- _Problem to work on_
All records are to be retyped faithfully and completely.

Stored data entries:
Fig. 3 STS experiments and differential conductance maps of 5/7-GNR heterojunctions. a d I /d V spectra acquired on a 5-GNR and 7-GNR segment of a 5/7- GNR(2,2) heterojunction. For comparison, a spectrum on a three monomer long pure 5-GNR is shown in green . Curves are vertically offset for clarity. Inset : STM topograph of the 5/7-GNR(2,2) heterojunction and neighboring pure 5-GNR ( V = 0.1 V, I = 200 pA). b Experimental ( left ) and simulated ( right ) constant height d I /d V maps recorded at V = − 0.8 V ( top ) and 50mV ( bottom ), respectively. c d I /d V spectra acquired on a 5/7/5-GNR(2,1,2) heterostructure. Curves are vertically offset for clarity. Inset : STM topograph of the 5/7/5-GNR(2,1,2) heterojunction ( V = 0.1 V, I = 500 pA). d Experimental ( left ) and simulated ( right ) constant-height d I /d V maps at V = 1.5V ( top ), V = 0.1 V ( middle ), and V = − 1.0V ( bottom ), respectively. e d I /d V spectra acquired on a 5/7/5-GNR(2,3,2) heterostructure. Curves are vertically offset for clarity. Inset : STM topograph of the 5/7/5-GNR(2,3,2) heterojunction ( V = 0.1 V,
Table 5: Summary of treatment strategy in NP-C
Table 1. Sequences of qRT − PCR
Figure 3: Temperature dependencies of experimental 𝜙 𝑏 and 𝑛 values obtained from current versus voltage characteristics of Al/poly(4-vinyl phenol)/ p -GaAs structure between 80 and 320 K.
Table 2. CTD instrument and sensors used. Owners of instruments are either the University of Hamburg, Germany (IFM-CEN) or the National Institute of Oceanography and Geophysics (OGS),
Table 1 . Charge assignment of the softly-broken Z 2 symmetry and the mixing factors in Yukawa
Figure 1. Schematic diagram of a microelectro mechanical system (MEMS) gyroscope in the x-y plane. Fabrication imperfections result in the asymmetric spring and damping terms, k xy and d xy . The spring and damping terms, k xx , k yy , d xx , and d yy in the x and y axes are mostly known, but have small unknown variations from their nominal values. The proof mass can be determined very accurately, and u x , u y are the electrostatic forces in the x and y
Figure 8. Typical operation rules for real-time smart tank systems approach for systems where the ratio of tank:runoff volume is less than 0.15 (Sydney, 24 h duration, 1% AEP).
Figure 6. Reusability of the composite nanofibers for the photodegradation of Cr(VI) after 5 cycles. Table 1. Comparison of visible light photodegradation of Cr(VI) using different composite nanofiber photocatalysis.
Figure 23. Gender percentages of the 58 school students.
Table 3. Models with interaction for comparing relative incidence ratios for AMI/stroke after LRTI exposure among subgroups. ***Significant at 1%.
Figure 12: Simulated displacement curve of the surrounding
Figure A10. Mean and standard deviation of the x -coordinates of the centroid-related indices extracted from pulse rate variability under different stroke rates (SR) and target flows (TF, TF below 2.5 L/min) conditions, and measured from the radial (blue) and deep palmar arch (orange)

- _Exercise answer_
Fig. 3 STS experiments and differential conductance maps of 5/7-GNR heterojunctions. a d I /d V spectra acquired on a 5-GNR and 7-GNR segment of a 5/7- GNR(2,2) heterojunction. For comparison, a spectrum on a three monomer long pure 5-GNR is shown in green . Curves are vertically offset for clarity. Inset : STM topograph of the 5/7-GNR(2,2) heterojunction and neighboring pure 5-GNR ( V = 0.1 V, I = 200 pA). b Experimental ( left ) and simulated ( right ) constant height d I /d V maps recorded at V = − 0.8 V ( top ) and 50mV ( bottom ), respectively. c d I /d V spectra acquired on a 5/7/5-GNR(2,1,2) heterostructure. Curves are vertically offset for clarity. Inset : STM topograph of the 5/7/5-GNR(2,1,2) heterojunction ( V = 0.1 V, I = 500 pA). d Experimental ( left ) and simulated ( right ) constant-height d I /d V maps at V = 1.5V ( top ), V = 0.1 V ( middle ), and V = − 1.0V ( bottom ), respectively. e d I /d V spectra acquired on a 5/7/5-GNR(2,3,2) heterostructure. Curves are vertically offset for clarity. Inset : STM topograph of the 5/7/5-GNR(2,3,2) heterojunction ( V = 0.1 V,
Table 5: Summary of treatment strategy in NP-C
Table 1. Sequences of qRT − PCR
Figure 3: Temperature dependencies of experimental 𝜙 𝑏 and 𝑛 values obtained from current versus voltage characteristics of Al/poly(4-vinyl phenol)/ p -GaAs structure between 80 and 320 K.
Table 2. CTD instrument and sensors used. Owners of instruments are either the University of Hamburg, Germany (IFM-CEN) or the National Institute of Oceanography and Geophysics (OGS),
Table 1 . Charge assignment of the softly-broken Z 2 symmetry and the mixing factors in Yukawa
Figure 1. Schematic diagram of a microelectro mechanical system (MEMS) gyroscope in the x-y plane. Fabrication imperfections result in the asymmetric spring and damping terms, k xy and d xy . The spring and damping terms, k xx , k yy , d xx , and d yy in the x and y axes are mostly known, but have small unknown variations from their nominal values. The proof mass can be determined very accurately, and u x , u y are the electrostatic forces in the x and y
Figure 8. Typical operation rules for real-time smart tank systems approach for systems where the ratio of tank:runoff volume is less than 0.15 (Sydney, 24 h duration, 1% AEP).
Figure 6. Reusability of the composite nanofibers for the photodegradation of Cr(VI) after 5 cycles. Table 1. Comparison of visible light photodegradation of Cr(VI) using different composite nanofiber photocatalysis.
Figure 23. Gender percentages of the 58 school students.
Table 3. Models with interaction for comparing relative incidence ratios for AMI/stroke after LRTI exposure among subgroups. ***Significant at 1%.
Figure 12: Simulated displacement curve of the surrounding
Figure A10. Mean and standard deviation of the x -coordinates of the centroid-related indices extracted from pulse rate variability under different stroke rates (SR) and target flows (TF, TF below 2.5 L/min) conditions, and measured from the radial (blue) and deep palmar arch (orange)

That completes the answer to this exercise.